> What you will do: Count the lines in the rows below that contain the string "Cybersecurity". Give only the number.

> Data for this task:
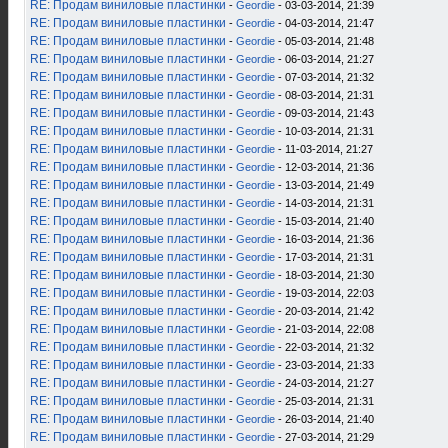
RE: Продам виниловые пластинки
-
Geordie
- 03-03-2014, 21:39
RE: Продам виниловые пластинки
-
Geordie
- 04-03-2014, 21:47
RE: Продам виниловые пластинки
-
Geordie
- 05-03-2014, 21:48
RE: Продам виниловые пластинки
-
Geordie
- 06-03-2014, 21:27
RE: Продам виниловые пластинки
-
Geordie
- 07-03-2014, 21:32
RE: Продам виниловые пластинки
-
Geordie
- 08-03-2014, 21:31
RE: Продам виниловые пластинки
-
Geordie
- 09-03-2014, 21:43
RE: Продам виниловые пластинки
-
Geordie
- 10-03-2014, 21:31
RE: Продам виниловые пластинки
-
Geordie
- 11-03-2014, 21:27
RE: Продам виниловые пластинки
-
Geordie
- 12-03-2014, 21:36
RE: Продам виниловые пластинки
-
Geordie
- 13-03-2014, 21:49
RE: Продам виниловые пластинки
-
Geordie
- 14-03-2014, 21:31
RE: Продам виниловые пластинки
-
Geordie
- 15-03-2014, 21:40
RE: Продам виниловые пластинки
-
Geordie
- 16-03-2014, 21:36
RE: Продам виниловые пластинки
-
Geordie
- 17-03-2014, 21:31
RE: Продам виниловые пластинки
-
Geordie
- 18-03-2014, 21:30
RE: Продам виниловые пластинки
-
Geordie
- 19-03-2014, 22:03
RE: Продам виниловые пластинки
-
Geordie
- 20-03-2014, 21:42
RE: Продам виниловые пластинки
-
Geordie
- 21-03-2014, 22:08
RE: Продам виниловые пластинки
-
Geordie
- 22-03-2014, 21:32
RE: Продам виниловые пластинки
-
Geordie
- 23-03-2014, 21:33
RE: Продам виниловые пластинки
-
Geordie
- 24-03-2014, 21:27
RE: Продам виниловые пластинки
-
Geordie
- 25-03-2014, 21:31
RE: Продам виниловые пластинки
-
Geordie
- 26-03-2014, 21:40
RE: Продам виниловые пластинки
-
Geordie
- 27-03-2014, 21:29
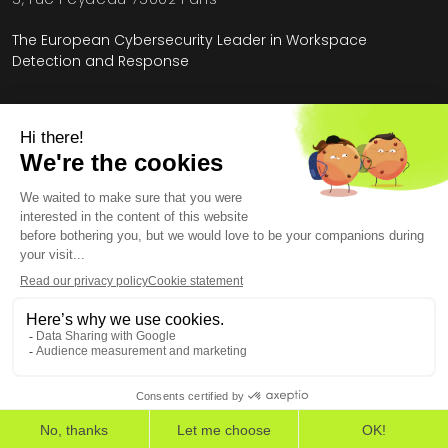
The European Cybersecurity Leader in Workspace
Detection and Response
Home
»
Resources
»
The State of Cybersecurity Report 2025
Legal Information
General Terms and Conditions
End User License Agreement
Personal Data
Security
Copyright © 2026, All Rights Reserved.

> The completed task: 2